Thursday, September 11, 2014

Book Review: A Red Woman Was Crying

Read 9/3/14 - 9/11/14
3 Stars - Recommended to fans of interconnected stories / stories that take place in a foreign setting, told from a foreign perspective
Pages: 266
Publisher: Saddle Road Press
Released: 2013

An American eco-anthropologist relocates himself to the Bougainville Island in the 1960's with the intent of studying the group of native Nagovisi there. Instead, he finds himself becoming an active member of their tribe, viewed as student and fellow clan-member, and the subject of the Nagovisi's own curiosities.

Based on the real life research of author Don Mitchell, these fictional narrations closely mirror the interactions and experiences Don had with the Nagovisi people. But there's a twist. The narratives are written from the Nagovisi point of view. Natural born story tellers and teachers, the tribe members each get an opportunity to share their thoughts and conversations with Elliott - our fictional anthropologist protagonist - as well as dishing up the dirt on some of their local legends. It's a clever spin on the short story with each story containing a vivid, colorful peek into their fears, uncertainties, and willingness, though not without wariness, in accepting a white man into their lives. And through these stories, the reader is then able to piece together just who this Elliott character is.

This collection of "Stories from Nagovisi", unlike anything I've read before and not likely to match anything I'll read going forward, is both sensitive and emotionally jarring.

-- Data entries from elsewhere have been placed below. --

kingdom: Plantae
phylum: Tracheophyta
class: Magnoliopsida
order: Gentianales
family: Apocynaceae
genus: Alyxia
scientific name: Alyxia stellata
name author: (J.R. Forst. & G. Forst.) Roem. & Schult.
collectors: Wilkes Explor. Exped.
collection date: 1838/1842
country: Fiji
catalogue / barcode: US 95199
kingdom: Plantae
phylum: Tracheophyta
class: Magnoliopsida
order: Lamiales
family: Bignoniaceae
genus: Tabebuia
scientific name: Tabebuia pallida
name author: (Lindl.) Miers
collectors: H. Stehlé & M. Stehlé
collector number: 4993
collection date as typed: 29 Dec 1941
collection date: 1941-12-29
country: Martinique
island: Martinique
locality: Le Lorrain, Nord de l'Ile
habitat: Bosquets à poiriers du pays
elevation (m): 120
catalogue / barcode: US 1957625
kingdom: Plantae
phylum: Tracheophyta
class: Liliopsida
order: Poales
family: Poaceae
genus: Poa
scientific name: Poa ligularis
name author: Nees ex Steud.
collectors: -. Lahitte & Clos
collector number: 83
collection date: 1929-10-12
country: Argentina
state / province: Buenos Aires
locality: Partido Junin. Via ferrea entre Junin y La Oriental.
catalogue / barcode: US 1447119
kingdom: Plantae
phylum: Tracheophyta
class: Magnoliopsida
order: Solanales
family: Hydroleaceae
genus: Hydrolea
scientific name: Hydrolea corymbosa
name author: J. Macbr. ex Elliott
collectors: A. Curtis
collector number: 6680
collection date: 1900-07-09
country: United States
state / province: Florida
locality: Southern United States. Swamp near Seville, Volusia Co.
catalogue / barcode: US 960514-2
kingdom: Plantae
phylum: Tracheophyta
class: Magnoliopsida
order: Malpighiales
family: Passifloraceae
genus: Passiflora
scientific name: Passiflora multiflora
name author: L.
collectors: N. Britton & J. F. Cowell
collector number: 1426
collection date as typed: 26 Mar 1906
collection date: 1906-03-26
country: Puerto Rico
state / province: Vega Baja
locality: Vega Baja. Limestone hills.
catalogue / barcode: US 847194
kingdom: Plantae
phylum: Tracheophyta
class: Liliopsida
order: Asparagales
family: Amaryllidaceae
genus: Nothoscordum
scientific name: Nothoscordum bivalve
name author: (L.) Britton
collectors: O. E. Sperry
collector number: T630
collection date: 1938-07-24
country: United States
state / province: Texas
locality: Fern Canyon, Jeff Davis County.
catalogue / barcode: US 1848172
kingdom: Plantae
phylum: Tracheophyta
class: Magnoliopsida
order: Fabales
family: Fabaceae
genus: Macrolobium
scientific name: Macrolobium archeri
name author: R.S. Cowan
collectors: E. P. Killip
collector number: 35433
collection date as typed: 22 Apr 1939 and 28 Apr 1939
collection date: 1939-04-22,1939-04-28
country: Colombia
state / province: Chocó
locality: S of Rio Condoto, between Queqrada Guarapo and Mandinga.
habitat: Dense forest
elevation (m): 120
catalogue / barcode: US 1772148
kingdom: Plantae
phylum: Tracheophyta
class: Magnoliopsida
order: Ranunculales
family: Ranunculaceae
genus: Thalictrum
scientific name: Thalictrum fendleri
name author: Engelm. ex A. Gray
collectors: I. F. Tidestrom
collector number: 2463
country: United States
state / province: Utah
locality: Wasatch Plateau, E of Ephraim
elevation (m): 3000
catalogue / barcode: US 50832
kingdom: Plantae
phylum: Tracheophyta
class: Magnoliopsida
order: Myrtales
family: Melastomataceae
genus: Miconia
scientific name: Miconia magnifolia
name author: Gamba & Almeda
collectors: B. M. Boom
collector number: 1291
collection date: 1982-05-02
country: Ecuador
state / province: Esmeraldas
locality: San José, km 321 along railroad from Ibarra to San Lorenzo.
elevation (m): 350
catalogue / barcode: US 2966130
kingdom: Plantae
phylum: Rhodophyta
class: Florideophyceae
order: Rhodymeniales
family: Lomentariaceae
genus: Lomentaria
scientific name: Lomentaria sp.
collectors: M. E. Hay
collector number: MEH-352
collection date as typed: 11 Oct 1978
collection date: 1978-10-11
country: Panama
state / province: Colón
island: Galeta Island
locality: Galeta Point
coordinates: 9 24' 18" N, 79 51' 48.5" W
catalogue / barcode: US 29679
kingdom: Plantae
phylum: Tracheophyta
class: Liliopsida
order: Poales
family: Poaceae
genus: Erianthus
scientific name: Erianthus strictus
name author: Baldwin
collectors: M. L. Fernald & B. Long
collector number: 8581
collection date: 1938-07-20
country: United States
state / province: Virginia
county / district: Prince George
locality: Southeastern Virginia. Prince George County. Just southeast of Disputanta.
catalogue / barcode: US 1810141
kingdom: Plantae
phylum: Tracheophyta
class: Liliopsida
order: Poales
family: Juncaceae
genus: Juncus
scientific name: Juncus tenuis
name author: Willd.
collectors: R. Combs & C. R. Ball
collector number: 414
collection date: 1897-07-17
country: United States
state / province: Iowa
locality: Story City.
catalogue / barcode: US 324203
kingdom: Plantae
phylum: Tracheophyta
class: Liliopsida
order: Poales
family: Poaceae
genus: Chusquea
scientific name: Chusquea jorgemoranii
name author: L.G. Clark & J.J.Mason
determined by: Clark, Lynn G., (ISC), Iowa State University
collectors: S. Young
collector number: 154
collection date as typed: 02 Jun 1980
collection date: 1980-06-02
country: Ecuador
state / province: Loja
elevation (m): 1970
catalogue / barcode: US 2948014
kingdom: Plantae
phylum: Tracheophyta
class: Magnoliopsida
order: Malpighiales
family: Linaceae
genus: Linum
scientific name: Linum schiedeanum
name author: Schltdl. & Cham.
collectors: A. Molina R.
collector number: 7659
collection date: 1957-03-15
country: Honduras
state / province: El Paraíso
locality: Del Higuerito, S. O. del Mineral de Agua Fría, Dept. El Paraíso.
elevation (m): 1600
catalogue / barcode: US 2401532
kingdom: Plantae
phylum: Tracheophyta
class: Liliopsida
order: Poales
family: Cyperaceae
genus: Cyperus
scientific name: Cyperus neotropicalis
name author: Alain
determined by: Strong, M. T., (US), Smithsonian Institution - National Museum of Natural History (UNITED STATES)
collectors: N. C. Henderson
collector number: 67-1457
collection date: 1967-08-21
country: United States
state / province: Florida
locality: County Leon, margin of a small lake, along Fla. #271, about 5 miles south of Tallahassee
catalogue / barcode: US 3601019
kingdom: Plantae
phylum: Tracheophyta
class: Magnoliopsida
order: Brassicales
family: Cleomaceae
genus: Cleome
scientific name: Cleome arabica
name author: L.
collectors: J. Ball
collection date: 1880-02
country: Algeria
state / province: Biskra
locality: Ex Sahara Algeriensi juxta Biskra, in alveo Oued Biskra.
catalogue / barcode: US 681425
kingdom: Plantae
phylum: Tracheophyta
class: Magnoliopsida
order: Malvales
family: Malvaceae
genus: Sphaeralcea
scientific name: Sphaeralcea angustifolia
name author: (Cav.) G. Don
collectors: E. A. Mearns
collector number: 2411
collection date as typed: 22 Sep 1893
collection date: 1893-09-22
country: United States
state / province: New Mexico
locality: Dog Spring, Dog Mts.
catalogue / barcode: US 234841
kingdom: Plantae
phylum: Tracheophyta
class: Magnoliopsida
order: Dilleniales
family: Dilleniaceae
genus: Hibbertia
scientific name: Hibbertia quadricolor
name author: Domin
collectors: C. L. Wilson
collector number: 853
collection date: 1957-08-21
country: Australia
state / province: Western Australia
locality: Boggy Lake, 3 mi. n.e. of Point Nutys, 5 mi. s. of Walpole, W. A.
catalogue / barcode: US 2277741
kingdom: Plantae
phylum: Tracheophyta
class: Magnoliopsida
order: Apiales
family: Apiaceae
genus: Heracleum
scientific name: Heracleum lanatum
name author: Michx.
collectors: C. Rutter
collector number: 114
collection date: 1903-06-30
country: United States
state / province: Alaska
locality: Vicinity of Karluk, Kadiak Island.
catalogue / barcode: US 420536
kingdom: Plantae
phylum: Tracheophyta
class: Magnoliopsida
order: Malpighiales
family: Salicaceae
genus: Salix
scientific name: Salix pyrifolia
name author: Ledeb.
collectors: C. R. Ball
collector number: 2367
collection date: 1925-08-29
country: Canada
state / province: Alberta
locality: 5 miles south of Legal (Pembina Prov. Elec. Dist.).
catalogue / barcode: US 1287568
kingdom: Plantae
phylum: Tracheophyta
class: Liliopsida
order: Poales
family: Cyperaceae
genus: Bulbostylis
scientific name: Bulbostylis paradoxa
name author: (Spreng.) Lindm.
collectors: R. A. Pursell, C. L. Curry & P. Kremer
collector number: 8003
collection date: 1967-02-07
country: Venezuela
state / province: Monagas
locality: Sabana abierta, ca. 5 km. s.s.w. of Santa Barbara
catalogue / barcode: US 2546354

The writing is simple and beautific, perfectly complimenting what life in the bush must have been like back then. Clan members sit in their "cookhouses" and chew betel to pass the time. They teach Elliott their ways and immerse him in their daily chores. But this collection is also harsh, direct, and unpredictable, as is the culture of those who are narrating. Dogs are trained to dislike different races and are killed without a second thought when they misbehave. Each clan operates under its own rules and laws. Trust is hard to come by and when the clan feels threatened, it's leader, Mesiamo, will lay false blame to control the threat, which results in fighting and unchecked murder, all of which is forgiven once each side "becomes even".

Sparse and extremely straight forward, A Red Woman Was Crying breaks down the barriers and allows its readers to get directly into the heads of the Nagovisi; no holds barred, no punches pulled. The subtle beauty of a foreign way of life shines through in Don's capable hands.

*This book will be featured in an upcoming TNBBC Author/Reader Discussion: the giveaway will be held during the first week of December, with the week-long discussion taking place in mid-January. Details will be released as we get closer to the giveaway date.

*My review is in no way colored by the fact that we've selected this title for the discussion series. 


  1. Thanks for this thoughtful and beautiful review of one of my favorite novels. Don Mitchell is a master storyteller. Yes, it is a collection of stories, but it is more than that -- this stories do weave together into a complete novel, giving us a stunning central protagonist, and portraying "the other" in a wonderfully unique way. So glad that this is being brought forward to the Good Reads audience!

  2. I LOVED this book! I was completely fascinated by these people in a small village on a distant island, a completely different world from mine, and the hint of a love story emerging which I hope the author will write about in the novel he says he's writing about these people.